In the new deal, the city will waive the rental fee through the end of 2019, in exchange for 10 acres of land adjacent to the Medical Care Facility property and the Corunna water tower, along Norton Street and Lyons Road.
While they negotiated with the city of Corunna, the commissioners were also moving forward with a plan to address the county’s shortage of governmental office space by constructing an 8,400-square-foot building to house the Drain Commission and Buildings and Grounds. The facility will share the 25 acres of county-owned property – located on N. State Street in the city of Corunna – with the county’s parole/probation/work release center.

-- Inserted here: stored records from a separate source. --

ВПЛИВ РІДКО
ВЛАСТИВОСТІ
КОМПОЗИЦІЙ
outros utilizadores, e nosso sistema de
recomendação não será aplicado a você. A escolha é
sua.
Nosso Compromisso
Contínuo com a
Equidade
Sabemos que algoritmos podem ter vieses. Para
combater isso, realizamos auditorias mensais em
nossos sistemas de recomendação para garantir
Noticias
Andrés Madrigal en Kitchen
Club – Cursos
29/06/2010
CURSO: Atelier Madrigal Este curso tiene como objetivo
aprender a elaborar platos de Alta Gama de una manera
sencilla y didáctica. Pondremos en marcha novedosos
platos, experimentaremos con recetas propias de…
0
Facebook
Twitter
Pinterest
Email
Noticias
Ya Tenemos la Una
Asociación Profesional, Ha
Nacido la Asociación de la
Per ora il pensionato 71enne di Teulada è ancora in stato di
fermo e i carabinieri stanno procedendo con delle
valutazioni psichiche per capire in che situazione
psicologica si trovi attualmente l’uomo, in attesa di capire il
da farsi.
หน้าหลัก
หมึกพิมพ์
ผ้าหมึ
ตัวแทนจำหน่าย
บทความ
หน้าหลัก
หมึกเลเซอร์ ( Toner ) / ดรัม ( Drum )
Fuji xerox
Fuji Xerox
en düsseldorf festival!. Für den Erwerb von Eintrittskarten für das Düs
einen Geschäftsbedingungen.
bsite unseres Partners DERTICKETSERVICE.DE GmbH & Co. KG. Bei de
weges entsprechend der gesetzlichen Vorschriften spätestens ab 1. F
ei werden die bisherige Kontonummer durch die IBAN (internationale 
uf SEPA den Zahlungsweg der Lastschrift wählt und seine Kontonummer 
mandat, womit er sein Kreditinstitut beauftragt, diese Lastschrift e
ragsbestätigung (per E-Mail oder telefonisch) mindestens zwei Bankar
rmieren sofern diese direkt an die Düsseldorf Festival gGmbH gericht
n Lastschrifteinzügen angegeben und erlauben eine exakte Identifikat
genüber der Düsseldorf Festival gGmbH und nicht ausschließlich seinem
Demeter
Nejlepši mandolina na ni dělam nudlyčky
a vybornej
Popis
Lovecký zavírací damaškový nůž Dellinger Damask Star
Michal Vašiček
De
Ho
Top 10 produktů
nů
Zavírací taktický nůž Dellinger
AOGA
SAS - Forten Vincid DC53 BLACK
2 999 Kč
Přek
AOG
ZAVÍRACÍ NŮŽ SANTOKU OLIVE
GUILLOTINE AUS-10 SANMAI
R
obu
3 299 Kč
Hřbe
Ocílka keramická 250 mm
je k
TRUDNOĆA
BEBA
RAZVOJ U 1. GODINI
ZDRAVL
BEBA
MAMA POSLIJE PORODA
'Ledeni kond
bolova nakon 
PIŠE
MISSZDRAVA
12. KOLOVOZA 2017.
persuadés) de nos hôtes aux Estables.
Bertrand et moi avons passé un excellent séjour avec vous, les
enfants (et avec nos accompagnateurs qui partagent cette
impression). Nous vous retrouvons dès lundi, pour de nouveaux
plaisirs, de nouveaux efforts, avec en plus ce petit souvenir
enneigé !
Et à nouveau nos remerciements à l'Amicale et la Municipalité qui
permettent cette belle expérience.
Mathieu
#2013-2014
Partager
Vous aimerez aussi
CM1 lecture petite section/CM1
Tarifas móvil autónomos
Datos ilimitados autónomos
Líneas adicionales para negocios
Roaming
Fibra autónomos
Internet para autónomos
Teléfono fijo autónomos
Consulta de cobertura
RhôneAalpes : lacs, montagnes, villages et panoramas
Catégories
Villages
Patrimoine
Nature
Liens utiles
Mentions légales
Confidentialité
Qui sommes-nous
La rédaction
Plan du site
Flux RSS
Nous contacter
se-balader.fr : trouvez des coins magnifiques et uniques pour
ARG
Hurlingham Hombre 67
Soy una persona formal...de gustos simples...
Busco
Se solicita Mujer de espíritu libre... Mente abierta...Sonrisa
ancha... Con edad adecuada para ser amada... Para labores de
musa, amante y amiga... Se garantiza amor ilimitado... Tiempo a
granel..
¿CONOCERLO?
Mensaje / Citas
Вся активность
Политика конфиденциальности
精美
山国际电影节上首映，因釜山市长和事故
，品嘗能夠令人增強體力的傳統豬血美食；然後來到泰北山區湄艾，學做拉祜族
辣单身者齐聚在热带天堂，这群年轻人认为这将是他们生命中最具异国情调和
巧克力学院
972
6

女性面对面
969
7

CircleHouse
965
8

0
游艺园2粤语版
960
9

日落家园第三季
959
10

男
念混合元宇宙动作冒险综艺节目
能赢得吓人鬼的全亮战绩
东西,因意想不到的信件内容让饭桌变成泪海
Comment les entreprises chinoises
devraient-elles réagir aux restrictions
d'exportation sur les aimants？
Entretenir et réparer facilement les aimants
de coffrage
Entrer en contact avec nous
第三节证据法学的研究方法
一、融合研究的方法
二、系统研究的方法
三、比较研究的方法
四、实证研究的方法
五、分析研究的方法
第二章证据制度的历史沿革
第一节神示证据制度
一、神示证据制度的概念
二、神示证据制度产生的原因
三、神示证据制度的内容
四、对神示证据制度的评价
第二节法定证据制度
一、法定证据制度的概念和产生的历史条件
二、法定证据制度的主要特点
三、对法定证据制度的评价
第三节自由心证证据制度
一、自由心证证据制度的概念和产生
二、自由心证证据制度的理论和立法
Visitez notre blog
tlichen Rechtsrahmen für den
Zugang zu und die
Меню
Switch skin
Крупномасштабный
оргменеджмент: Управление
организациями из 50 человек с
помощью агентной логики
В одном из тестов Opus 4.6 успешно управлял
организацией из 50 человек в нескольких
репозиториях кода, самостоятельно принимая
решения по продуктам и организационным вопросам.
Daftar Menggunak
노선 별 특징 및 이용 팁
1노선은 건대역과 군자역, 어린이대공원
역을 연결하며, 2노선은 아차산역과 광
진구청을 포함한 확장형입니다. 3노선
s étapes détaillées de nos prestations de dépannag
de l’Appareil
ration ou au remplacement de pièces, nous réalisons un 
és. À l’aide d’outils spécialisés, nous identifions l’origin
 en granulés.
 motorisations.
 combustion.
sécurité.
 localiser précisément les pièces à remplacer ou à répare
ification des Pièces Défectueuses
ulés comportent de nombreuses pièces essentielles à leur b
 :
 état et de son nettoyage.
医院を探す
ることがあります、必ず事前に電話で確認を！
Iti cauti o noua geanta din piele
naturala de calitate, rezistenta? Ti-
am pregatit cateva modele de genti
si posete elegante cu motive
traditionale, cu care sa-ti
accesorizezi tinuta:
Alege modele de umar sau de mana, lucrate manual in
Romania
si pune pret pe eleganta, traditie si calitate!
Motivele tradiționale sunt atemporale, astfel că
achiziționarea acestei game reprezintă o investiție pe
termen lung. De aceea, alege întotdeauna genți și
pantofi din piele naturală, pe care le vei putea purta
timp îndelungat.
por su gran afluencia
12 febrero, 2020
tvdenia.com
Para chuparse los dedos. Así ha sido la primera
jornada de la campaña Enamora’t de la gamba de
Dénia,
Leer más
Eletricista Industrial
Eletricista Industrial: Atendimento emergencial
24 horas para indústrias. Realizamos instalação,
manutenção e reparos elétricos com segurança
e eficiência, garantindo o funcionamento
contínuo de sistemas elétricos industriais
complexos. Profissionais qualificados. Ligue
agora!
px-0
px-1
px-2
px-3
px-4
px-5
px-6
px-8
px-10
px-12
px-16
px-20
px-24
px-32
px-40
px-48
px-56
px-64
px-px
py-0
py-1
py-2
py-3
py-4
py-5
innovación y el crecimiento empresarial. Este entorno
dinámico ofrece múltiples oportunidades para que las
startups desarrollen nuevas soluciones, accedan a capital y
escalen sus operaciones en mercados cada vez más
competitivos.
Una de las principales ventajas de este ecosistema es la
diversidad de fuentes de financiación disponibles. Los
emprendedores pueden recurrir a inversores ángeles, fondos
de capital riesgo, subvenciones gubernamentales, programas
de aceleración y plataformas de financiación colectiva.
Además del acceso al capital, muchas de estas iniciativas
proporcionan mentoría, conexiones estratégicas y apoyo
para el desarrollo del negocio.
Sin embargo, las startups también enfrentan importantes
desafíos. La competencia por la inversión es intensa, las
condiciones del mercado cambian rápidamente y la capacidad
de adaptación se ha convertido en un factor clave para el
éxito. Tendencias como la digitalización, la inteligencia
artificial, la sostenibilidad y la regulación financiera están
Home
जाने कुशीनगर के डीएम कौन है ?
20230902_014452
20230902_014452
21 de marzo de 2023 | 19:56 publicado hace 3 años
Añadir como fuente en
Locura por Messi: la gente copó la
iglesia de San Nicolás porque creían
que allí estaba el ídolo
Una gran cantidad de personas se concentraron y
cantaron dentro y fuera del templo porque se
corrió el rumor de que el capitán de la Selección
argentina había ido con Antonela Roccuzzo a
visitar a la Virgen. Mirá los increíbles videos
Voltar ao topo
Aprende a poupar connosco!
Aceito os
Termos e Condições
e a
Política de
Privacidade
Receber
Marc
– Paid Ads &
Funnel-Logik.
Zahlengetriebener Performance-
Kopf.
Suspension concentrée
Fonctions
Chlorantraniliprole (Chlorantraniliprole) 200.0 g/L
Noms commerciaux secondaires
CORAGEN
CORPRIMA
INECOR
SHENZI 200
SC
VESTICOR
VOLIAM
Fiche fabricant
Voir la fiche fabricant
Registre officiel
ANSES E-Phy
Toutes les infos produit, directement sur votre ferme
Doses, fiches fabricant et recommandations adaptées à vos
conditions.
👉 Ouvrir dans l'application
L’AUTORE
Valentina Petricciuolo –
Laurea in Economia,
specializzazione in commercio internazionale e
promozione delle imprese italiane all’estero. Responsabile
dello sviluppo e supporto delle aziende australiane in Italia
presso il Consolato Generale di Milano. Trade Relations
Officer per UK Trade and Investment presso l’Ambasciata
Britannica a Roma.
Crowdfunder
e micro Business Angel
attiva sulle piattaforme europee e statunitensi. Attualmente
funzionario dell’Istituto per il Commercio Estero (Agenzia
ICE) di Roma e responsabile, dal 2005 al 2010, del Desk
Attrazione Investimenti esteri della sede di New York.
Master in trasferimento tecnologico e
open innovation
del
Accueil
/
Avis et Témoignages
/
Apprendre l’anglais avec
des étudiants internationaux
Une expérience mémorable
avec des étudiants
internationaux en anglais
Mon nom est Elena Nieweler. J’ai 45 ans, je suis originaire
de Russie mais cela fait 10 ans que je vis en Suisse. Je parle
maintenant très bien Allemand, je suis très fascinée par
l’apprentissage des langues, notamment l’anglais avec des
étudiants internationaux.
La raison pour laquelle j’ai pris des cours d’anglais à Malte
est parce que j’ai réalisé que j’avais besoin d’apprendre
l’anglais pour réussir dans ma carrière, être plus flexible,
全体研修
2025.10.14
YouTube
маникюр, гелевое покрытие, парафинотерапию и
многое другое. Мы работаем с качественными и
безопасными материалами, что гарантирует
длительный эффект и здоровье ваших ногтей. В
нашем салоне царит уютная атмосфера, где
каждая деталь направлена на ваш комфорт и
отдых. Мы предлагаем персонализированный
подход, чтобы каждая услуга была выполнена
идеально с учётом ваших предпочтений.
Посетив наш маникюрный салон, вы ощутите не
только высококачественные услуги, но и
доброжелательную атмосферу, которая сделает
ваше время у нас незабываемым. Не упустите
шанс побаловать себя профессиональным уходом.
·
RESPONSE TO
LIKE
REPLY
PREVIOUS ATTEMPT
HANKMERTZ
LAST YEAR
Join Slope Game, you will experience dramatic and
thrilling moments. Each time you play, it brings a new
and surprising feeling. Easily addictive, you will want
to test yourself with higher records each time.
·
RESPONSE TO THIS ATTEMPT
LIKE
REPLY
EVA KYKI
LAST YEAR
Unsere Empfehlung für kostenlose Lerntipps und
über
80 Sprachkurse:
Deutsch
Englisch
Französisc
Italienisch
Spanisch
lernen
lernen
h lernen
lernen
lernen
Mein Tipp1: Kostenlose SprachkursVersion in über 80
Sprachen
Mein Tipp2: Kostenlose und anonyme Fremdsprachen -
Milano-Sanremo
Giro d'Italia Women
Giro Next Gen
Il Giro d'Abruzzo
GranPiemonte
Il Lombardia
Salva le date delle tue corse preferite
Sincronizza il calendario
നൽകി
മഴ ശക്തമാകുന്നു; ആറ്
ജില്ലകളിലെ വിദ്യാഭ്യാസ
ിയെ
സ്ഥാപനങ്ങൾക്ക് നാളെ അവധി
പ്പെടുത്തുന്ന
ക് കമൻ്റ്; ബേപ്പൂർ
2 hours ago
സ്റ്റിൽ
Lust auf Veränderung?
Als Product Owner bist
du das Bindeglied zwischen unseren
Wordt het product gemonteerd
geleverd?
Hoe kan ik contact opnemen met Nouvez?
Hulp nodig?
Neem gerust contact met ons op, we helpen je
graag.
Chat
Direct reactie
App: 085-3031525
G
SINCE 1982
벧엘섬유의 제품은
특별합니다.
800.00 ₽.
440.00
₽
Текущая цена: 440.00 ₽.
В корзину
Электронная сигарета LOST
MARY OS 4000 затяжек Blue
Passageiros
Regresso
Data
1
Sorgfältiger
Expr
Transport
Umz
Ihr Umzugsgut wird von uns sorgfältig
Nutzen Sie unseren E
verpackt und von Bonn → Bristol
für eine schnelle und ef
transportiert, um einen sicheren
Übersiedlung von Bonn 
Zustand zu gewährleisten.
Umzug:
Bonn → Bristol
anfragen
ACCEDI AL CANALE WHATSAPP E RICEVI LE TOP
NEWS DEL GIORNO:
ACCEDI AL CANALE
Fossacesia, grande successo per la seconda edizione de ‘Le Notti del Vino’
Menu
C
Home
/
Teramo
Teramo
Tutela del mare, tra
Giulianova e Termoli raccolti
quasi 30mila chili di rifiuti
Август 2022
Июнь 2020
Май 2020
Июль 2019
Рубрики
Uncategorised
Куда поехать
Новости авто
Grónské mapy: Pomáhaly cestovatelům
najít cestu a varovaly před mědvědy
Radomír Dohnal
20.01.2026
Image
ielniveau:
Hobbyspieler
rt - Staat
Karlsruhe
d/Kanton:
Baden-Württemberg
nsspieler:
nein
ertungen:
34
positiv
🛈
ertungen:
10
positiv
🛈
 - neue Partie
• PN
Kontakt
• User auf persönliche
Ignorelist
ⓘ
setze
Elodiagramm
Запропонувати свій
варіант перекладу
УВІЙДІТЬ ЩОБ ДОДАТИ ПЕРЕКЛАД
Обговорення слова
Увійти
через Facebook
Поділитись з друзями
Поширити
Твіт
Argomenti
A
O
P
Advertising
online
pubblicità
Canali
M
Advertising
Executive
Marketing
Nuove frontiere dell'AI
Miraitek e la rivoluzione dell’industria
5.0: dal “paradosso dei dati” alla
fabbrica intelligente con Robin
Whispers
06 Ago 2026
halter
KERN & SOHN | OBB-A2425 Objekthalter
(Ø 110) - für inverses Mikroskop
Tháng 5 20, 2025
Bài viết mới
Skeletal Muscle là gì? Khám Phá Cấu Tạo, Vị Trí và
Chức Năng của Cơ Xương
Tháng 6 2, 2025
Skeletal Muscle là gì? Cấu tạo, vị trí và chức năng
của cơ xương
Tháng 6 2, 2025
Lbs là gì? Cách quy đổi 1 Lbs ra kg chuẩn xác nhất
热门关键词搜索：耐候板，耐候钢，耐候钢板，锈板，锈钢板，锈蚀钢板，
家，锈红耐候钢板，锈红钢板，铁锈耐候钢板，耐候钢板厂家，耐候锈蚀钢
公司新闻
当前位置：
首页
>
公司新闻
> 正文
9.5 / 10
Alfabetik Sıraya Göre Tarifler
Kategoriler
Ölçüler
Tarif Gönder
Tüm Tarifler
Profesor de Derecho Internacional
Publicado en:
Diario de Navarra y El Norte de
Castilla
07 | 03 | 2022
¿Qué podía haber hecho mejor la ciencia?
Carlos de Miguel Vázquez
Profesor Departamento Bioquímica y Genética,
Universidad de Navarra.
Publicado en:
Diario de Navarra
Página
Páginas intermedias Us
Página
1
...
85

The current plan is to put the youth center and the MSU Extension office in the lower level of the 66th District Court building in Corunna, which will be vacant after the Health Department moves into the James Capitan Center in early 2019, following the ongoing $1.2 million expansion project.
During the Committee of the Whole meeting on Wednesday, Sept. 12, the board selected a bid from Perrin Construction, of Durand, the lowest of three bids submitted for the construction of the new facility on State Road. The commissioners opened the three bids – from Perrin Construction, Lynnman Construction and Mallory Building Contractors – on Monday, Sept. 10. After reviewing the bids on Wednesday, the commissioners chose Perrin’s bid of $448,940, which was significantly lower than Lynnman’s bid of nearly $600,000 and Mallory’s bid that came in closer to $700,000.
In addition to being located in Shiawassee County and submitting the lowest bid, Perrin benefited from their practice of hiring almost exclusively Shiawassee County-based sub-contractors. Perrin is in the process of constructing the Capitan Center expansion, so the commissioners have experienced first-hand the professionalism and quality of work Perrin Construction is known for. Each firm also submitted a detailed facility design proposal, with few differences among the three. Commissioner Bartz did note, however, that he appreciated that Perrin favored an asphalt shingled roof over a steel roof, which Bartz hopes will make the facility look more like an office than a barn.
A start date for the project has not yet been determined, but the board has emphasized that the facility must be completed and ready for occupancy before the end of 2019.